REQUEST: Copy out, word for word, the lines from the start of the data below through the line containing "Rendered at 1241 by 1754 pixels.", and no others.

Document understanding data:
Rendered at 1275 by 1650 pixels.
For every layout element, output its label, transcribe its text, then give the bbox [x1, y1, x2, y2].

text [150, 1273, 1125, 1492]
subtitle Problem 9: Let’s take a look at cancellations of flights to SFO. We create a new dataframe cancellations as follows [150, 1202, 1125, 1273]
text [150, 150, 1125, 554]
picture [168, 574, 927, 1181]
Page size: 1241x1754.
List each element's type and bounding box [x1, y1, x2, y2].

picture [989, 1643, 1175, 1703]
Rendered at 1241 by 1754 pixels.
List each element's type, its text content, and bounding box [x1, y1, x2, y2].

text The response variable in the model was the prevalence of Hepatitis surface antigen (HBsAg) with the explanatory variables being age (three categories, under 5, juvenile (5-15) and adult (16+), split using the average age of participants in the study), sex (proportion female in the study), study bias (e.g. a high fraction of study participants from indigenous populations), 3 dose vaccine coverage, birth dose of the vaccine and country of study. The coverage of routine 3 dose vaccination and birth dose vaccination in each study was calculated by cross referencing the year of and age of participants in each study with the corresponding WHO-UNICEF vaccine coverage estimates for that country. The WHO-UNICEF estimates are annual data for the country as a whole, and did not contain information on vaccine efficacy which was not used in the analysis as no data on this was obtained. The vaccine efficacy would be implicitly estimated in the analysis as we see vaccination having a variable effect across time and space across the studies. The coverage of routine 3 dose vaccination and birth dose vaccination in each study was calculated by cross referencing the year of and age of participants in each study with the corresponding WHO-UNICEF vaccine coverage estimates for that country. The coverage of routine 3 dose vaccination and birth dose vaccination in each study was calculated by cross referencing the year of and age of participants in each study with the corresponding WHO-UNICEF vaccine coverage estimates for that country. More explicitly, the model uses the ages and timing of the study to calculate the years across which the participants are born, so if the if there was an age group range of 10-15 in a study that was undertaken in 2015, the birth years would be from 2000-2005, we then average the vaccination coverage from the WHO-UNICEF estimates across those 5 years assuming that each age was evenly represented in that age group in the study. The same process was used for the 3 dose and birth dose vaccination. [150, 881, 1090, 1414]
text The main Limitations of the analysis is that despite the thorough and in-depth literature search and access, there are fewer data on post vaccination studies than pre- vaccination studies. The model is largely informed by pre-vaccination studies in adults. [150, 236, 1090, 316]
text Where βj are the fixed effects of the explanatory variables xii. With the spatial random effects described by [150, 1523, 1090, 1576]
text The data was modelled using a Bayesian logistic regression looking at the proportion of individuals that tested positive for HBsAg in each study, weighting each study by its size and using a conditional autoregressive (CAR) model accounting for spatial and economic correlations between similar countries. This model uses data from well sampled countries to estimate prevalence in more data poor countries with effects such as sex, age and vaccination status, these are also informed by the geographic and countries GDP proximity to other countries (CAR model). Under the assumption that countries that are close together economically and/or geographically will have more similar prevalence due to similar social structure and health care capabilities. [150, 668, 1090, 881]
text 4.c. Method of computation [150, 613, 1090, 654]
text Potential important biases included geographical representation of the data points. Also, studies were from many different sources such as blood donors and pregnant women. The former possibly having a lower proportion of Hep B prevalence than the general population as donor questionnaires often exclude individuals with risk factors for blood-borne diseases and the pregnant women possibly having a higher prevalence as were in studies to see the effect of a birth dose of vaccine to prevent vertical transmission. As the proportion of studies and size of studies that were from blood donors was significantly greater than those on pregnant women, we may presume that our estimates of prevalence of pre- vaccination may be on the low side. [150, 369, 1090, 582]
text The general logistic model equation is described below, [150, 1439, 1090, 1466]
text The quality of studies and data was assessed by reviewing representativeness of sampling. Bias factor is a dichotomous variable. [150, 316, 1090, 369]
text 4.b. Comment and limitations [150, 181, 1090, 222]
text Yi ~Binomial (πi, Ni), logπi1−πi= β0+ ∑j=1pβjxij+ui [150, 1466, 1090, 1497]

FINISHED TASK:
Rendered at 1275 by 1650 pixels.
For every layout element, output its label, transcribe its text, then give the bbox [x1, y1, x2, y2].

text [150, 1273, 1125, 1492]
subtitle Problem 9: Let’s take a look at cancellations of flights to SFO. We create a new dataframe cancellations as follows [150, 1202, 1125, 1273]
text [150, 150, 1125, 554]
picture [168, 574, 927, 1181]
Page size: 1241x1754.
List each element's type and bounding box [x1, y1, x2, y2].

picture [989, 1643, 1175, 1703]
Rendered at 1241 by 1754 pixels.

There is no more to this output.